» Data shown:

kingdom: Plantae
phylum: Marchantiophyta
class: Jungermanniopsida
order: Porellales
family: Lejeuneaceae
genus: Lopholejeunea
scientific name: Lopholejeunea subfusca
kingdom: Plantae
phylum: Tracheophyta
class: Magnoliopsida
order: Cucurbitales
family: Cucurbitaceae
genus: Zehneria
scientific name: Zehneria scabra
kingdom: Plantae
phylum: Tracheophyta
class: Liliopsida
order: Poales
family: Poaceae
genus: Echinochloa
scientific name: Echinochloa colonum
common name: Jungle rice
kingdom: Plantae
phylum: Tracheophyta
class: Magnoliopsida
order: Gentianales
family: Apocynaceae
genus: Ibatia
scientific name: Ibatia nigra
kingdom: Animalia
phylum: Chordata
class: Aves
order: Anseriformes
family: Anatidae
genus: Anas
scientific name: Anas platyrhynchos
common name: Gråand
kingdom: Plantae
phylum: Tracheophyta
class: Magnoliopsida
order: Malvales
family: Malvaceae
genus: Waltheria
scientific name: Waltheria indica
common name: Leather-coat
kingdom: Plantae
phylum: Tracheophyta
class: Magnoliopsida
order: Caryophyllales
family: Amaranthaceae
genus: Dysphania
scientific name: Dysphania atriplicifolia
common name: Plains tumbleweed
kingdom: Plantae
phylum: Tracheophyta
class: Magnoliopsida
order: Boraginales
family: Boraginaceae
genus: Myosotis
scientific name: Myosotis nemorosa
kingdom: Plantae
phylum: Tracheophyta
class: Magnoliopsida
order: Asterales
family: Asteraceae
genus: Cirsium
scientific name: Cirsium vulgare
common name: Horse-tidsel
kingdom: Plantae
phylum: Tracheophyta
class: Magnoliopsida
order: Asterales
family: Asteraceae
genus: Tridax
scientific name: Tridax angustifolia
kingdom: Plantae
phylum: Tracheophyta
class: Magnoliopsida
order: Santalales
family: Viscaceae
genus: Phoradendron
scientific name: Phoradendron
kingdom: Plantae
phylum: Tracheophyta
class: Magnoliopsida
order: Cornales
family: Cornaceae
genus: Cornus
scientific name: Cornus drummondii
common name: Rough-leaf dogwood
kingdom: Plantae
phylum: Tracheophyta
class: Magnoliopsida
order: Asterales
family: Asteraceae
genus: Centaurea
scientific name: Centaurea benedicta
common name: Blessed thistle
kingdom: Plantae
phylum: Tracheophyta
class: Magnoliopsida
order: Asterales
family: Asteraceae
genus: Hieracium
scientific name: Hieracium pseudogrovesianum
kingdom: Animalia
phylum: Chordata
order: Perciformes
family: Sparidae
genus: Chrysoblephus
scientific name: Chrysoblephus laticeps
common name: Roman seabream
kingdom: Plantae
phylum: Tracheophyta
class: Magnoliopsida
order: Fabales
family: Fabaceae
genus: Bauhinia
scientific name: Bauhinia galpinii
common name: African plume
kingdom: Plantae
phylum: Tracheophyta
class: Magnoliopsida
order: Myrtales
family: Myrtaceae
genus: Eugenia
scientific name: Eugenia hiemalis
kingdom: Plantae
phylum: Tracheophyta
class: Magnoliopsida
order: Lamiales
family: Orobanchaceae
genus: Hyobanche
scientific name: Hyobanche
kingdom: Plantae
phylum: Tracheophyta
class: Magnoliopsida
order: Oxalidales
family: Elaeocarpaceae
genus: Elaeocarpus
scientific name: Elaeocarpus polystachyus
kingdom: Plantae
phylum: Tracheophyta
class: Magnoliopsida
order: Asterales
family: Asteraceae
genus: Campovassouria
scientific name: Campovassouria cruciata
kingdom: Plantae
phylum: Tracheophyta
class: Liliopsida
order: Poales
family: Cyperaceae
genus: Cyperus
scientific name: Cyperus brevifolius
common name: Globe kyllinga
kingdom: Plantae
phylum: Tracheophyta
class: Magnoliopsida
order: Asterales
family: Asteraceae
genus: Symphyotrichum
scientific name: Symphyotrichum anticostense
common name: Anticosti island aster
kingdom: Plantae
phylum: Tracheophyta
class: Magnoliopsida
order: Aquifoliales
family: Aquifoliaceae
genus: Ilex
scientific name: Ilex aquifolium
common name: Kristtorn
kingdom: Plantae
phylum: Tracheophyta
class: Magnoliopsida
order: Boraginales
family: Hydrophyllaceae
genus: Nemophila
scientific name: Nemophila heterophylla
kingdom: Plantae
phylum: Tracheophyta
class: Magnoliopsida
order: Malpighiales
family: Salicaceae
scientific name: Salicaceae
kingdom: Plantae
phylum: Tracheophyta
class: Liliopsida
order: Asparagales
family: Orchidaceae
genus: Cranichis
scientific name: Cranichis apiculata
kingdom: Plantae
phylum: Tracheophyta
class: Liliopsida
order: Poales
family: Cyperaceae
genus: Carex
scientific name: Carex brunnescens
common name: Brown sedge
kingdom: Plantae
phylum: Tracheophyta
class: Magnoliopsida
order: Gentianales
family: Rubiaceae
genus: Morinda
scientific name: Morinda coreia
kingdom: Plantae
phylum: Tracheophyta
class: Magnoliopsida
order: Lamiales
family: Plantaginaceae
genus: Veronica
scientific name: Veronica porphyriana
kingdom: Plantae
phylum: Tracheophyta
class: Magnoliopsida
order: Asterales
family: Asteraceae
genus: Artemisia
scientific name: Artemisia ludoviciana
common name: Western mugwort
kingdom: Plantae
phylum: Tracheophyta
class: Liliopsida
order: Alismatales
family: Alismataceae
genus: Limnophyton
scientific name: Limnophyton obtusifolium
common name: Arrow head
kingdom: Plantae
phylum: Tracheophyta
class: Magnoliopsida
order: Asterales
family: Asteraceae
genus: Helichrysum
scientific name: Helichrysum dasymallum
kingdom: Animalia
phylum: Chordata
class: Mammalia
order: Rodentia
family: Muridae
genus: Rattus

» Description of the task:
Write out every line of the data above word for word, keeping the original order, spelling, and punctuation.

» Worked solution:
kingdom: Plantae
phylum: Marchantiophyta
class: Jungermanniopsida
order: Porellales
family: Lejeuneaceae
genus: Lopholejeunea
scientific name: Lopholejeunea subfusca
kingdom: Plantae
phylum: Tracheophyta
class: Magnoliopsida
order: Cucurbitales
family: Cucurbitaceae
genus: Zehneria
scientific name: Zehneria scabra
kingdom: Plantae
phylum: Tracheophyta
class: Liliopsida
order: Poales
family: Poaceae
genus: Echinochloa
scientific name: Echinochloa colonum
common name: Jungle rice
kingdom: Plantae
phylum: Tracheophyta
class: Magnoliopsida
order: Gentianales
family: Apocynaceae
genus: Ibatia
scientific name: Ibatia nigra
kingdom: Animalia
phylum: Chordata
class: Aves
order: Anseriformes
family: Anatidae
genus: Anas
scientific name: Anas platyrhynchos
common name: Gråand
kingdom: Plantae
phylum: Tracheophyta
class: Magnoliopsida
order: Malvales
family: Malvaceae
genus: Waltheria
scientific name: Waltheria indica
common name: Leather-coat
kingdom: Plantae
phylum: Tracheophyta
class: Magnoliopsida
order: Caryophyllales
family: Amaranthaceae
genus: Dysphania
scientific name: Dysphania atriplicifolia
common name: Plains tumbleweed
kingdom: Plantae
phylum: Tracheophyta
class: Magnoliopsida
order: Boraginales
family: Boraginaceae
genus: Myosotis
scientific name: Myosotis nemorosa
kingdom: Plantae
phylum: Tracheophyta
class: Magnoliopsida
order: Asterales
family: Asteraceae
genus: Cirsium
scientific name: Cirsium vulgare
common name: Horse-tidsel
kingdom: Plantae
phylum: Tracheophyta
class: Magnoliopsida
order: Asterales
family: Asteraceae
genus: Tridax
scientific name: Tridax angustifolia
kingdom: Plantae
phylum: Tracheophyta
class: Magnoliopsida
order: Santalales
family: Viscaceae
genus: Phoradendron
scientific name: Phoradendron
kingdom: Plantae
phylum: Tracheophyta
class: Magnoliopsida
order: Cornales
family: Cornaceae
genus: Cornus
scientific name: Cornus drummondii
common name: Rough-leaf dogwood
kingdom: Plantae
phylum: Tracheophyta
class: Magnoliopsida
order: Asterales
family: Asteraceae
genus: Centaurea
scientific name: Centaurea benedicta
common name: Blessed thistle
kingdom: Plantae
phylum: Tracheophyta
class: Magnoliopsida
order: Asterales
family: Asteraceae
genus: Hieracium
scientific name: Hieracium pseudogrovesianum
kingdom: Animalia
phylum: Chordata
order: Perciformes
family: Sparidae
genus: Chrysoblephus
scientific name: Chrysoblephus laticeps
common name: Roman seabream
kingdom: Plantae
phylum: Tracheophyta
class: Magnoliopsida
order: Fabales
family: Fabaceae
genus: Bauhinia
scientific name: Bauhinia galpinii
common name: African plume
kingdom: Plantae
phylum: Tracheophyta
class: Magnoliopsida
order: Myrtales
family: Myrtaceae
genus: Eugenia
scientific name: Eugenia hiemalis
kingdom: Plantae
phylum: Tracheophyta
class: Magnoliopsida
order: Lamiales
family: Orobanchaceae
genus: Hyobanche
scientific name: Hyobanche
kingdom: Plantae
phylum: Tracheophyta
class: Magnoliopsida
order: Oxalidales
family: Elaeocarpaceae
genus: Elaeocarpus
scientific name: Elaeocarpus polystachyus
kingdom: Plantae
phylum: Tracheophyta
class: Magnoliopsida
order: Asterales
family: Asteraceae
genus: Campovassouria
scientific name: Campovassouria cruciata
kingdom: Plantae
phylum: Tracheophyta
class: Liliopsida
order: Poales
family: Cyperaceae
genus: Cyperus
scientific name: Cyperus brevifolius
common name: Globe kyllinga
kingdom: Plantae
phylum: Tracheophyta
class: Magnoliopsida
order: Asterales
family: Asteraceae
genus: Symphyotrichum
scientific name: Symphyotrichum anticostense
common name: Anticosti island aster
kingdom: Plantae
phylum: Tracheophyta
class: Magnoliopsida
order: Aquifoliales
family: Aquifoliaceae
genus: Ilex
scientific name: Ilex aquifolium
common name: Kristtorn
kingdom: Plantae
phylum: Tracheophyta
class: Magnoliopsida
order: Boraginales
family: Hydrophyllaceae
genus: Nemophila
scientific name: Nemophila heterophylla
kingdom: Plantae
phylum: Tracheophyta
class: Magnoliopsida
order: Malpighiales
family: Salicaceae
scientific name: Salicaceae
kingdom: Plantae
phylum: Tracheophyta
class: Liliopsida
order: Asparagales
family: Orchidaceae
genus: Cranichis
scientific name: Cranichis apiculata
kingdom: Plantae
phylum: Tracheophyta
class: Liliopsida
order: Poales
family: Cyperaceae
genus: Carex
scientific name: Carex brunnescens
common name: Brown sedge
kingdom: Plantae
phylum: Tracheophyta
class: Magnoliopsida
order: Gentianales
family: Rubiaceae
genus: Morinda
scientific name: Morinda coreia
kingdom: Plantae
phylum: Tracheophyta
class: Magnoliopsida
order: Lamiales
family: Plantaginaceae
genus: Veronica
scientific name: Veronica porphyriana
kingdom: Plantae
phylum: Tracheophyta
class: Magnoliopsida
order: Asterales
family: Asteraceae
genus: Artemisia
scientific name: Artemisia ludoviciana
common name: Western mugwort
kingdom: Plantae
phylum: Tracheophyta
class: Liliopsida
order: Alismatales
family: Alismataceae
genus: Limnophyton
scientific name: Limnophyton obtusifolium
common name: Arrow head
kingdom: Plantae
phylum: Tracheophyta
class: Magnoliopsida
order: Asterales
family: Asteraceae
genus: Helichrysum
scientific name: Helichrysum dasymallum
kingdom: Animalia
phylum: Chordata
class: Mammalia
order: Rodentia
family: Muridae
genus: Rattus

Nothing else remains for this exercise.